What you should do:
Every line of the data below is to be duplicated exactly, pictures excepted.

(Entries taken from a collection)
=-=-=

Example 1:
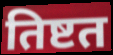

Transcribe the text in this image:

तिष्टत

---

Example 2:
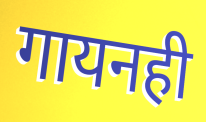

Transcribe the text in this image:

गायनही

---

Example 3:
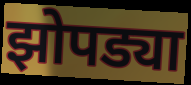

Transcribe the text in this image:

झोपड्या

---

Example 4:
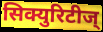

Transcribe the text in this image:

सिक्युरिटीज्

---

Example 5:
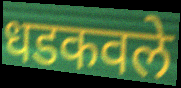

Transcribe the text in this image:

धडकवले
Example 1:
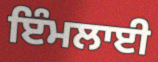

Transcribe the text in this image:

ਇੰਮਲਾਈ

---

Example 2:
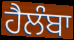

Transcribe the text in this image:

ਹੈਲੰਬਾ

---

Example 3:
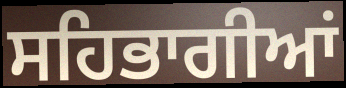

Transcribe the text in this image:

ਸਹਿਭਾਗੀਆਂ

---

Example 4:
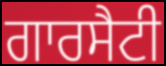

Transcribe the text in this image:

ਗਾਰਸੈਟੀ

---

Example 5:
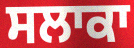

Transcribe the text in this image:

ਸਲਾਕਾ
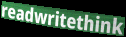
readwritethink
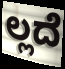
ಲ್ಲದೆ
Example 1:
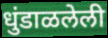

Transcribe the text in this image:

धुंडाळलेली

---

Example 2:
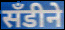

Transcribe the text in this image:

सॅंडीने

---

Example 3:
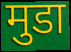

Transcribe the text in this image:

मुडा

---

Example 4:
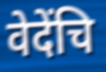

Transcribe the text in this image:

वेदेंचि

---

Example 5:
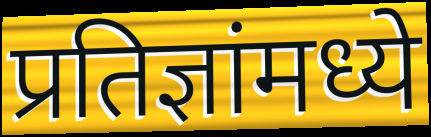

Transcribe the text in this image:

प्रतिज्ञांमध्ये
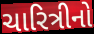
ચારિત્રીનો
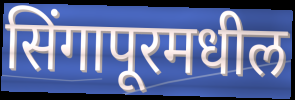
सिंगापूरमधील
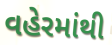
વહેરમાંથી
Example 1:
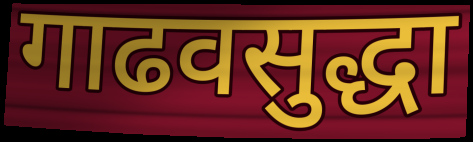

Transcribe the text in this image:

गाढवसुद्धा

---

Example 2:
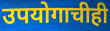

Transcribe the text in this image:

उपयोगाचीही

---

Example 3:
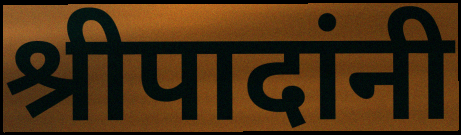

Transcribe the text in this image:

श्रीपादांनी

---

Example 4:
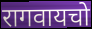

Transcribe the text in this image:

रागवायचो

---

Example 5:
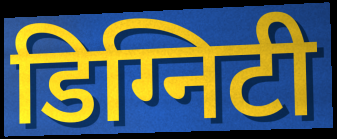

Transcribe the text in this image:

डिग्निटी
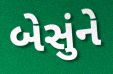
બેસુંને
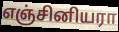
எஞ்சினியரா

=-=-=

Your response:
Example 1:

Transcribe the text in this image:

तिष्टत

---

Example 2:

Transcribe the text in this image:

गायनही

---

Example 3:

Transcribe the text in this image:

झोपड्या

---

Example 4:

Transcribe the text in this image:

सिक्युरिटीज्

---

Example 5:

Transcribe the text in this image:

धडकवले
Example 1:

Transcribe the text in this image:

ਇੰਮਲਾਈ

---

Example 2:

Transcribe the text in this image:

ਹੈਲੰਬਾ

---

Example 3:

Transcribe the text in this image:

ਸਹਿਭਾਗੀਆਂ

---

Example 4:

Transcribe the text in this image:

ਗਾਰਸੈਟੀ

---

Example 5:

Transcribe the text in this image:

ਸਲਾਕਾ
readwritethink
ಲ್ಲದೆ
Example 1:

Transcribe the text in this image:

धुंडाळलेली

---

Example 2:

Transcribe the text in this image:

सॅंडीने

---

Example 3:

Transcribe the text in this image:

मुडा

---

Example 4:

Transcribe the text in this image:

वेदेंचि

---

Example 5:

Transcribe the text in this image:

प्रतिज्ञांमध्ये
ચારિત્રીનો
सिंगापूरमधील
વહેરમાંથી
Example 1:

Transcribe the text in this image:

गाढवसुद्धा

---

Example 2:

Transcribe the text in this image:

उपयोगाचीही

---

Example 3:

Transcribe the text in this image:

श्रीपादांनी

---

Example 4:

Transcribe the text in this image:

रागवायचो

---

Example 5:

Transcribe the text in this image:

डिग्निटी
બેસુંને
எஞ்சினியரா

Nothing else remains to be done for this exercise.